En ce début d’année, c’est pourtant une vision rassurante qu’il a voulu partager, s’appuyant tout d’abord sur un retour à l’inflation de 2,4 % et des taux de crédits qui suivraient la même courbe mais surtout la grande force de caractère des entreprises : « Les défaillances devraient se stabiliser malgré les nouveaux défis à relever dans cette période de mutations économiques et sociales. Il y a une très forte prise en compte de l’écologie avec des taux d’emprunts qui varient suivant les projets plus ou moins vertueux ». La semaine des 4 jours, le télétravail, l’entrée en vigueur de la loi sur le partage de la valeur pèseront dans le quotidien du tissu économique : « En cette année olympique, les entreprises viseront toujours l’or et nous serons là pour les soutenir avec tout ce que la loi met à notre disposition », a assuré le président.

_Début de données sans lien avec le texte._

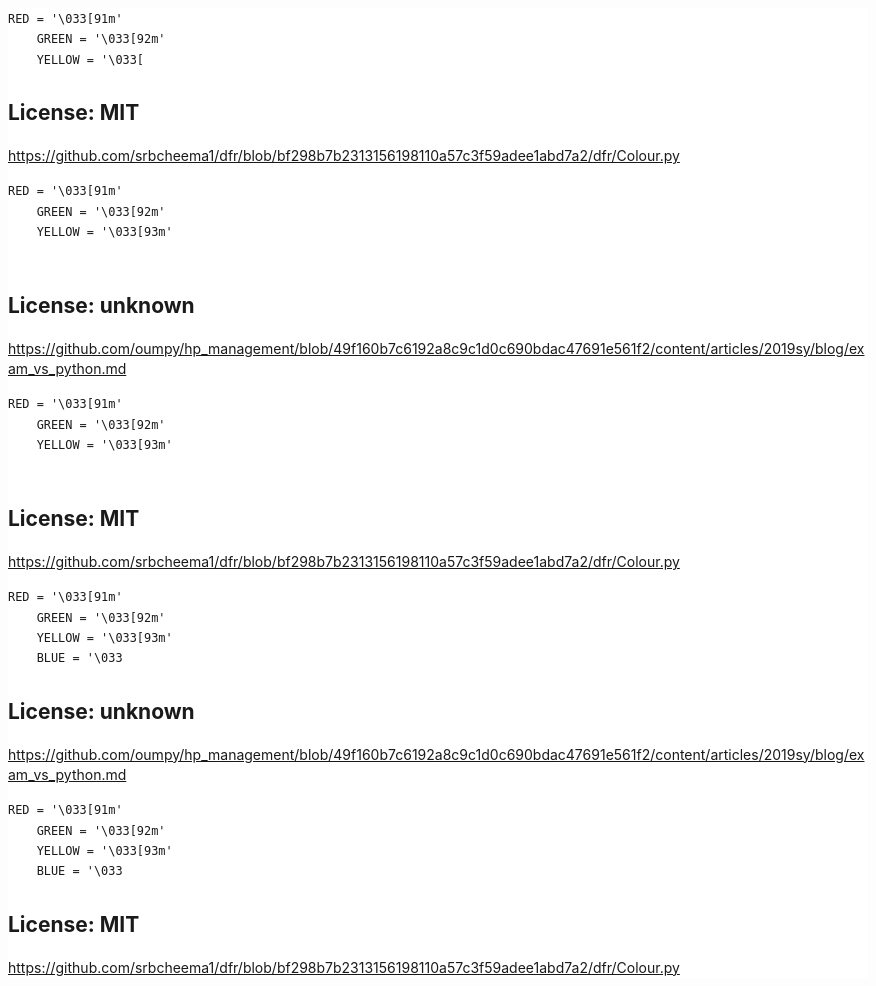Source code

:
 ```
RED = '\033[91m'
    GREEN = '\033[92m'
    YELLOW = '\033[
```


## License: MIT
https://github.com/srbcheema1/dfr/blob/bf298b7b2313156198110a57c3f59adee1abd7a2/dfr/Colour.py

```
RED = '\033[91m'
    GREEN = '\033[92m'
    YELLOW = '\033[93m'
    
```


## License: unknown
https://github.com/oumpy/hp_management/blob/49f160b7c6192a8c9c1d0c690bdac47691e561f2/content/articles/2019sy/blog/exam_vs_python.md

```
RED = '\033[91m'
    GREEN = '\033[92m'
    YELLOW = '\033[93m'
    
```


## License: MIT
https://github.com/srbcheema1/dfr/blob/bf298b7b2313156198110a57c3f59adee1abd7a2/dfr/Colour.py

```
RED = '\033[91m'
    GREEN = '\033[92m'
    YELLOW = '\033[93m'
    BLUE = '\033
```


## License: unknown
https://github.com/oumpy/hp_management/blob/49f160b7c6192a8c9c1d0c690bdac47691e561f2/content/articles/2019sy/blog/exam_vs_python.md

```
RED = '\033[91m'
    GREEN = '\033[92m'
    YELLOW = '\033[93m'
    BLUE = '\033
```


## License: MIT
https://github.com/srbcheema1/dfr/blob/bf298b7b2313156198110a57c3f59adee1abd7a2/dfr/Colour.py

Globalement, les entreprises n’investissent pas, le stand-by s’est installé

Les grandes lignes de 2024

Et pour cela, côté tribunal de commerce de Tarbes, les objectifs sont posés avec, au cœur des préoccupations, les délais de production des jugements des contentieux : « Nous sommes au service de la justice et la réactivité du juge comme du greffe doit faire partie de nos exigences », précise Jean-Michel Julian qui a insisté sur le non-renvoi des affaires. Une rapidité qu’il souhaite également pour la conciliation et le mandat ad hoc. Misant encore une fois sur la cellule prévention et les « solutions confidentielles avec les mandataires judiciaires », le président a insisté sur les signaux d’alertes comme les injonctions de payer ou l’absence de dépôt des comptes annuels, autant de preuves de réelles difficultés. Des objectifs que les deux nouveaux juges installés lors de cette audience solennelle vont viser, bien connus du monde de l’entreprise, Jean-Claude Barcos, dirigeant de la société de transport, et Mathieu Lagarce, à la tête de deux Intermarché à Tarbes, serviront désormais la justice en plus de leurs activités.